THERE HAS BEEN a recent upsurge in protest. Much has been made of the form it has taken: internet-organised, decentralised demonstrations. This is also part of the rejection of the establishment, and is linked to the draconian rules put in place by the Tories (and jealously guarded by New Labour) to restrict the right of assembly. It is also coloured by the existence of spineless, pro-business labour movement leaders who do all they can to clamp down on working-class militancy.

Most of the environmental campaigns are very clear on what they are against, and play an important role through their investigative work and direct action campaigning. However, many are not sure what can replace the present capitalist anarchy. But, although there is not necessarily a clear alternative being put forward, sections of the movement have moved away from purely single-issue campaigning. The whole capitalist system is seen as the cause. That is a clear indication that the protest movement is beginning to generalise its aims, starting to make the link between specific struggles and the need to change the whole system.

Last month's World Trade Organisation summit aimed to increase deregulation of the world market, pushing for even lower environmental, labour and public health standards. It is due to reconvene in Geneva next year when, once again in the name of free trade, the ACCs will attempt to further enslave the developing world.

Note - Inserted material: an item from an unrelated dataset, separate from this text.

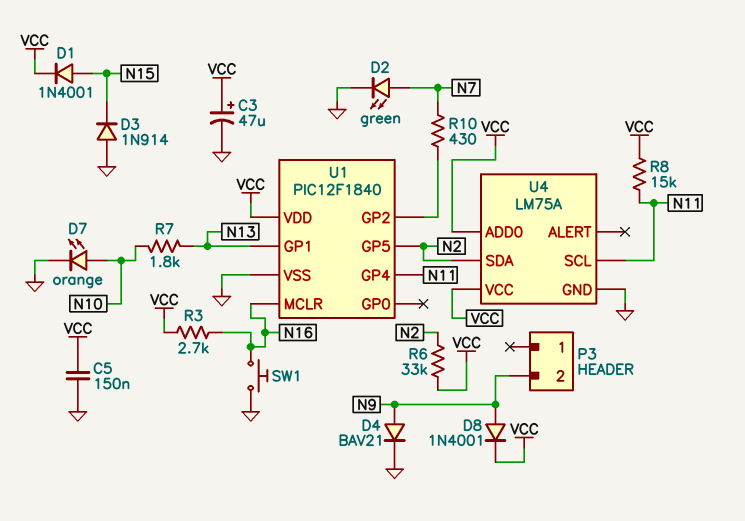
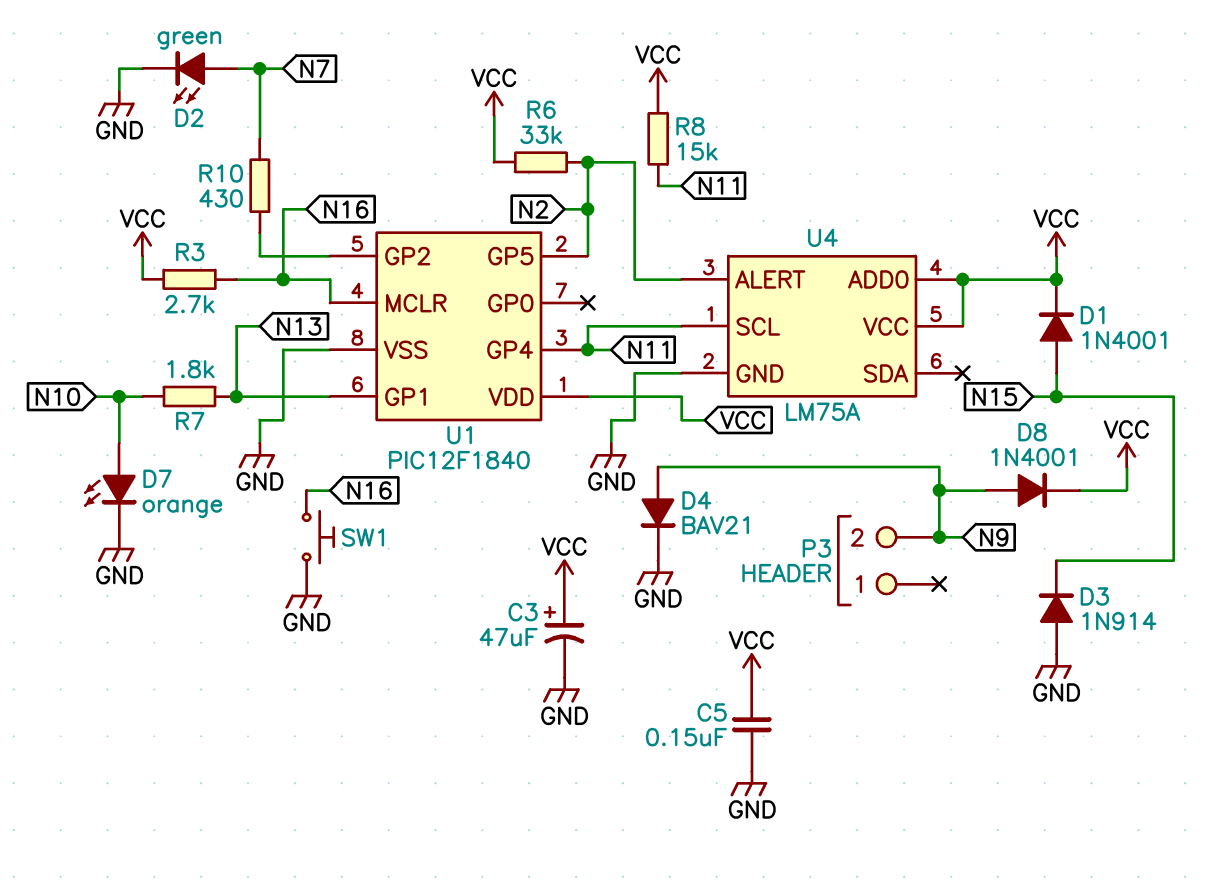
U4 pin ALERT: none -> N2
U4 pin SDA: N2 -> none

The world faces a stark choice - and a race against time. Capitalism will destroy the world if we let it. To avoid that there has to be change - socialist change. Thilo Bode, executive director of Greenpeace International, courts big business: "We always say: 'We understand you. Making a profit is not a bad thing'... 'There will be winners and losers', says Mr Bode, citing the example of coal miners who are losing their subsidies in the quest for cleaner energy. It is hard to inspire people about environmental issues if they are anxious about their jobs, he says". (Financial Times, 13 April)

If the alternative for miners is coal or dole, they will rightly fight for their jobs. And, if we stay within the confines of the capitalist system, that is the only choice available. But if society was run on the basis of a plan of what society needed, workers could be re-employed in socially useful work. Nuclear power station workers could decommission plants, weapons manufacturers could make hi-tech medical equipment, and so on.

With no rich elite creaming-off the profits made by workers, the wealth in society could be used to slash the working week with no loss of pay. There would be full employment and time to enable everyone to participate in the decision-making process, as well as time to pursue any interests, education, travel, etc. The initiative and imagination of working-class people would be used for the benefit of society as a whole. A society based on human solidarity is the only basis for an environmentally sustainable world. It means a socialist future.